Umso mehr war DCI Rachel Ward überrascht, als sie den Telefonanruf vom Polizeirevier in Penzance entgegennahm. Ein stammelnder Sergeant versuchte, irgendwas von einem bestialischen Mord wiederzugeben, scheiterte jedoch grandios. Rachel verstand nur so viel, dass eine Frau ermordet aufgefunden worden war und die Umstände ziemlich schlimm sein mussten. Also beschloss die Leiterin des CID-Ermittlungsteams Newquay, zuständig für Cornwall, umgehend nach Penzance zu fahren, um sich selbst ein Bild zu machen. Vielleicht hatte der Sergeant noch nie eine unappetitliche Leiche gesehen und das Ganze war gar nicht so schlimm.
Rachel setzte sich in ihren Dienstwagen, einen Rover 45, bereits elf Jahre alt, der schon längst ausgemustert werden sollte, doch Rachel liebte diesen Wagen und würde sich erst von ihm trennen, wenn es wirklich nicht mehr anders ging.
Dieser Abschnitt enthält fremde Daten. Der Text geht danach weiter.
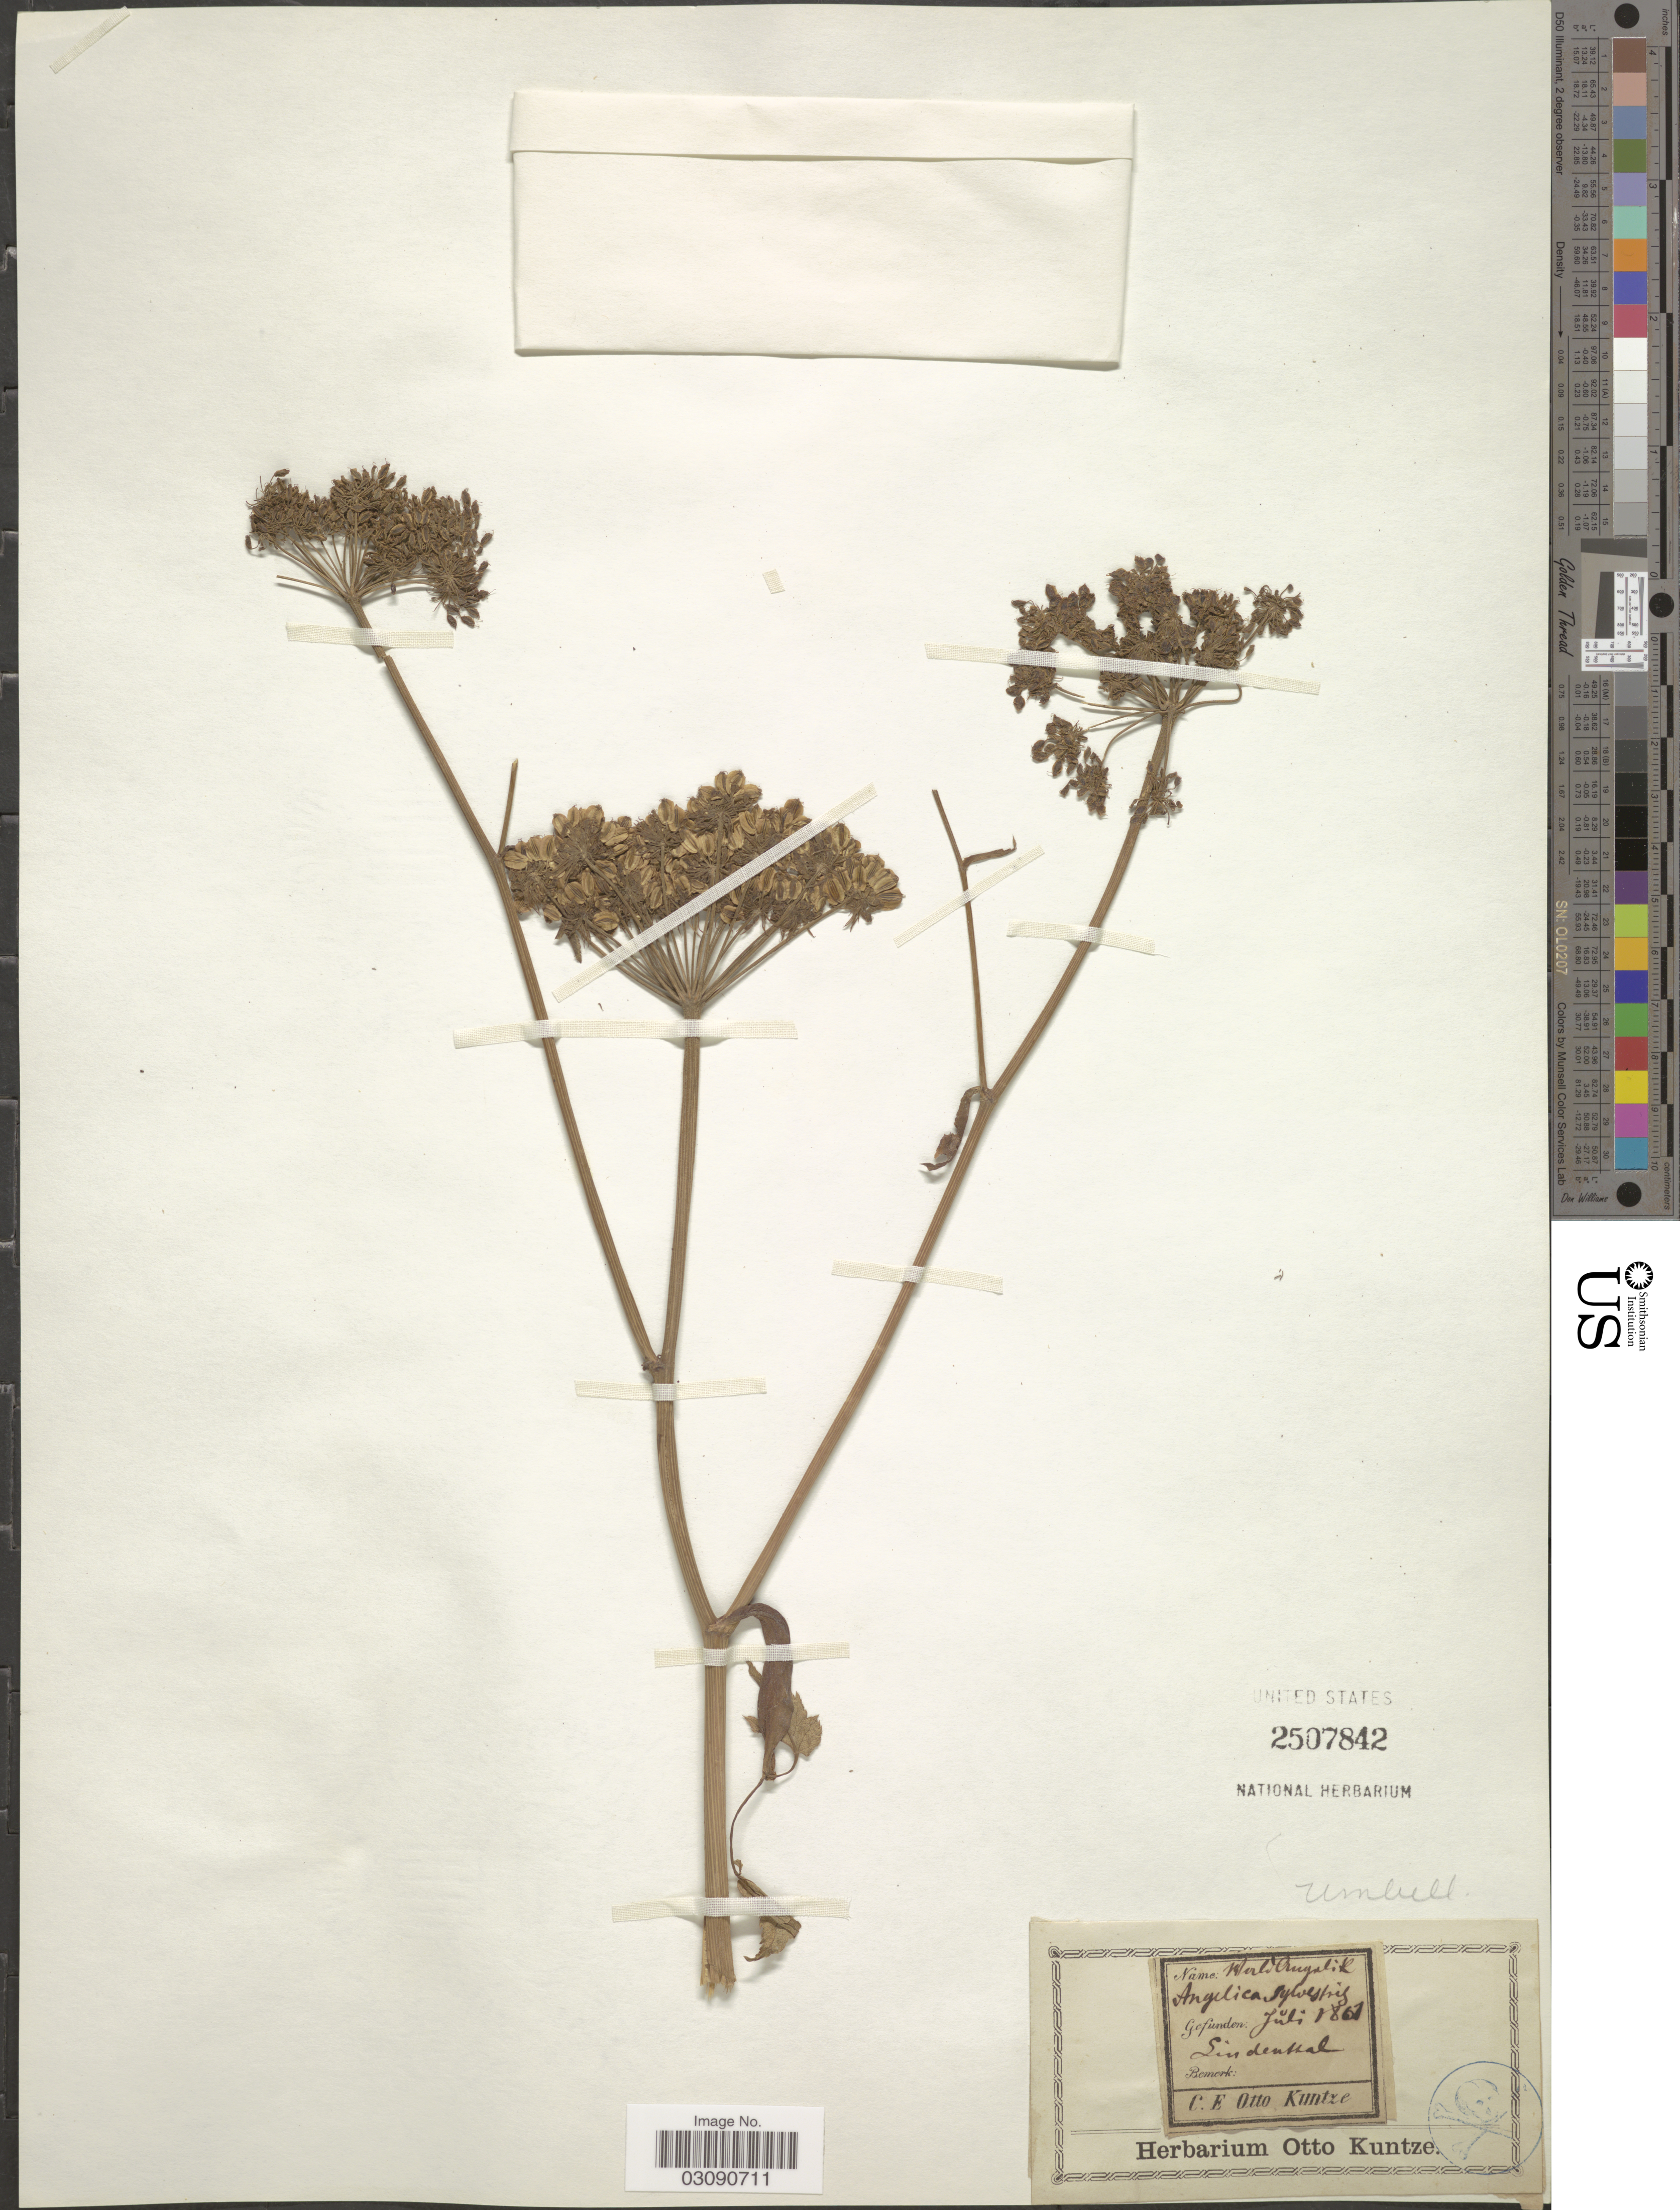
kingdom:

Noch schnurrte der Sechszylinder jedoch zuverlässig und Rachel flog mit mehr als 100 Meilen pro Stunde über die A 30 in südwestliche Richtung. Das war einer der größten Vorteile bei der Polizei: Man konnte genüsslich die vorgeschriebene Höchstgeschwindigkeit überschreiten und sich wie ein Formel 1-Fahrer fühlen, ohne den Arm des Gesetzes fürchten zu müssen. Vorausgesetzt, man verursachte keinen Verkehrsunfall.
Nach gerade mal vierzig Minuten stand sie vor dem hässlichsten Gebäude der britischen Polizei, wie sie fand, und fünf Minuten später saß sie im Büro des Polizeichefs von Penzance, Police Inspector Mark Brown. Dieser war ein etwas unscheinbarer Mann mit kräftigem Händedruck, kurzen, brauen Haaren und einer randlosen Brille.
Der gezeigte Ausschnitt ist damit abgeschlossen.